Folha de S. Paulo


crítica

Em biografia, público se identifica com a humanização de Godard

Divulgação
Os atores Stacy Martin (Anne Wiazemsky) e Louis Garrel (Jean-Luc Godard) em cena do filme 'Redoutable', dirigido por Michel Hazanavicius
Stacy Martin (Anne Wiazemsky) e Louis Garrel (Jean-Luc Godard) em 'Redoutable', de Hazanavicius

REDOUTABLE (bom)
DIREÇÃO Michel Hazanavicius
ELENCO Louis Garrel, Stacy Martin e Bérénice Bejo
PRODUÇÃO França, 2017

*

Era o concorrente da piada pronta: o alerta de bomba que atrasou em meia hora a sessão de imprensa no sábado (20) de "Redoutable", de Michel Hazanavicius, teria sido acionado pelo próprio filme.

Mas "Redoutable" desarmou os ânimos. Baseado no livro memorialístico "Un An Après" (Um Ano Depois), da atriz e romancista Anne Wiazemsky, 70, o filme é uma simpática comédia romântica à moda Woody Allen ("Noivo Neurótico, Noiva Nervosa", sobretudo) que reconstitui cerca de três anos de casamento, tendo ao centro o mítico 1968, entre o mestre da nouvelle vague e sua mulher e musa, 20 anos mais jovem.

Michel Hazanavicius reafirma com maior sutileza sua verve paródica, demonstrada no díptico james-bondiano "OSS 117" (2006 e 2009) e sobretudo na homenagem ao cinema silencioso de "O Artista" (2011), incorporando citações à obra godardiana a uma narrativa tragicômica.

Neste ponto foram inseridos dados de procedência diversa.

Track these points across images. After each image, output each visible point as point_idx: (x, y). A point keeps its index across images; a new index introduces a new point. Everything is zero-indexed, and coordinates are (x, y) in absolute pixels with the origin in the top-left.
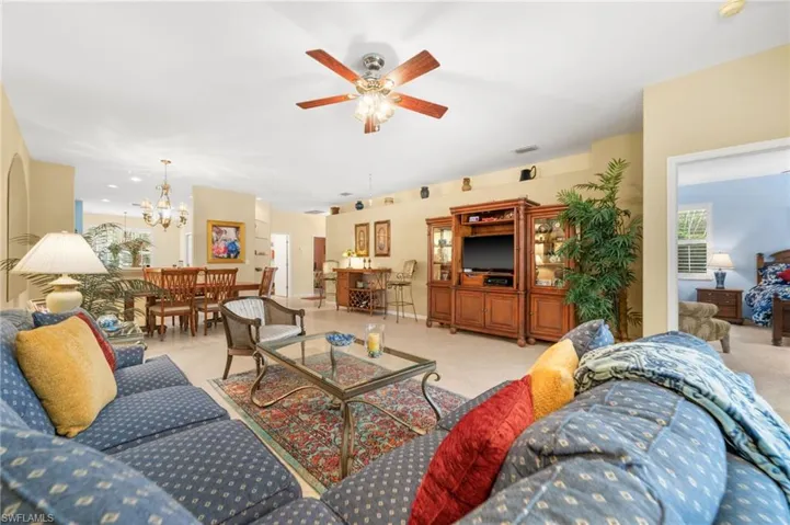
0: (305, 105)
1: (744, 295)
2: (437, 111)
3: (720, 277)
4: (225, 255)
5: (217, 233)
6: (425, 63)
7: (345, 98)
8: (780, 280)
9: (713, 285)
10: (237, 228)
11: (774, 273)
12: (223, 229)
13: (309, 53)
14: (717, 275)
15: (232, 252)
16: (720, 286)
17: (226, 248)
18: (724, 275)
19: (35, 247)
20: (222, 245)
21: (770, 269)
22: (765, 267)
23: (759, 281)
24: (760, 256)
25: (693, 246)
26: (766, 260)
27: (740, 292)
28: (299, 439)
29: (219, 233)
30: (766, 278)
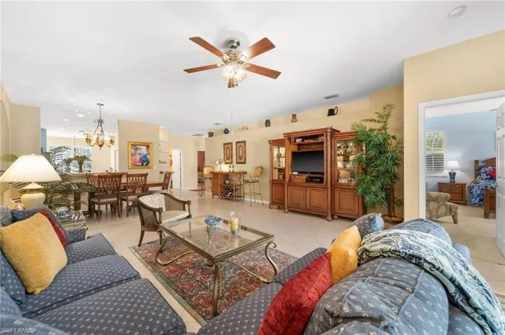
0: (189, 71)
1: (467, 186)
2: (274, 74)
3: (452, 175)
4: (140, 164)
5: (134, 149)
6: (265, 46)
7: (215, 66)
8: (489, 177)
9: (448, 180)
10: (148, 146)
11: (485, 173)
12: (138, 147)
13: (191, 39)
14: (450, 174)
15: (144, 161)
16: (452, 180)
17: (141, 159)
18: (454, 174)
19: (15, 163)
20: (138, 158)
21: (483, 170)
22: (480, 169)
23: (476, 178)
24: (477, 162)
25: (435, 155)
26: (480, 164)
27: (465, 185)
28: (187, 286)
29: (136, 149)
30: (480, 175)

Elas se fazem por meio de enquadramentos, cores, cenários, nus e intertítulos que remetem às célebres obras de sua primeira fase, de "Acossado" (1960) a "A Chinesa" (1967), estrelado este pela própria Wiazemsky (vivida por Stacy Martin, de "Ninfomaníaca").

Godardianos de carteirinha têm tudo para torcer o nariz diante da desradicalização estética. Mas o espectador comum há de se identificar com a humanização do mito, interpretado com eficiência e despojamento por Louis Garrel ("Os Sonhadores").

Dividido em nove capítulos e um epílogo, "Redoutable" acompanha, de um lado, o casal Godard-Wiazemsky da lua-de-mel à separação e, de outro, o processo de automarginalização do cineasta a partir do insucesso de "A Chinesa" e a polarização política, rumo ao maoísmo, acelerado por maio de 1968.

Certas incursões humorísticas não funcionam mas o todo mantém inegável organicidade. Dê uma chance a "Redoutable".